▶ Written task:
Copy out every line of each row below without changing anything.

▶ Material for the task:
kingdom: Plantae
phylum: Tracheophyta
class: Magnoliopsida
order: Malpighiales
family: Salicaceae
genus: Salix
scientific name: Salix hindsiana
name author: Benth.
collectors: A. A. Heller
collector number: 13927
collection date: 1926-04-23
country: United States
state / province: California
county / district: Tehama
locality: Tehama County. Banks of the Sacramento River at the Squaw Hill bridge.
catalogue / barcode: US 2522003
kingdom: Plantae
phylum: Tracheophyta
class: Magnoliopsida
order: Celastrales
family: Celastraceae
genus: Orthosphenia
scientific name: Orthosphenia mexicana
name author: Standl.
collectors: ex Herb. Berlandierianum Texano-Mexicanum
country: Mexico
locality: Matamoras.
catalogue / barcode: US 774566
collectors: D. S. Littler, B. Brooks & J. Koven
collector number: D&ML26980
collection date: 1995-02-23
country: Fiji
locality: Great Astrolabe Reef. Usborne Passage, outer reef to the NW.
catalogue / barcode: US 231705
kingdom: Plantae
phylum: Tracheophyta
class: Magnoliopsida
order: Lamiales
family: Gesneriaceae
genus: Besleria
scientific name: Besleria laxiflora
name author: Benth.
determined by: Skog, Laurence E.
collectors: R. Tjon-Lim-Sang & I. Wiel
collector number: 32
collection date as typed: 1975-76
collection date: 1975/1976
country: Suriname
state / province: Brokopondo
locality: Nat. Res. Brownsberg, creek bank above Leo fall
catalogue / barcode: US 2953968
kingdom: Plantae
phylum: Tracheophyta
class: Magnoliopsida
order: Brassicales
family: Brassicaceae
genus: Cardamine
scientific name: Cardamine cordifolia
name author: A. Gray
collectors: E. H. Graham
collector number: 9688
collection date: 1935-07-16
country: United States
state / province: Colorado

▶ Task response:
kingdom: Plantae
phylum: Tracheophyta
class: Magnoliopsida
order: Malpighiales
family: Salicaceae
genus: Salix
scientific name: Salix hindsiana
name author: Benth.
collectors: A. A. Heller
collector number: 13927
collection date: 1926-04-23
country: United States
state / province: California
county / district: Tehama
locality: Tehama County. Banks of the Sacramento River at the Squaw Hill bridge.
catalogue / barcode: US 2522003
kingdom: Plantae
phylum: Tracheophyta
class: Magnoliopsida
order: Celastrales
family: Celastraceae
genus: Orthosphenia
scientific name: Orthosphenia mexicana
name author: Standl.
collectors: ex Herb. Berlandierianum Texano-Mexicanum
country: Mexico
locality: Matamoras.
catalogue / barcode: US 774566
collectors: D. S. Littler, B. Brooks & J. Koven
collector number: D&ML26980
collection date: 1995-02-23
country: Fiji
locality: Great Astrolabe Reef. Usborne Passage, outer reef to the NW.
catalogue / barcode: US 231705
kingdom: Plantae
phylum: Tracheophyta
class: Magnoliopsida
order: Lamiales
family: Gesneriaceae
genus: Besleria
scientific name: Besleria laxiflora
name author: Benth.
determined by: Skog, Laurence E.
collectors: R. Tjon-Lim-Sang & I. Wiel
collector number: 32
collection date as typed: 1975-76
collection date: 1975/1976
country: Suriname
state / province: Brokopondo
locality: Nat. Res. Brownsberg, creek bank above Leo fall
catalogue / barcode: US 2953968
kingdom: Plantae
phylum: Tracheophyta
class: Magnoliopsida
order: Brassicales
family: Brassicaceae
genus: Cardamine
scientific name: Cardamine cordifolia
name author: A. Gray
collectors: E. H. Graham
collector number: 9688
collection date: 1935-07-16
country: United States
state / province: Colorado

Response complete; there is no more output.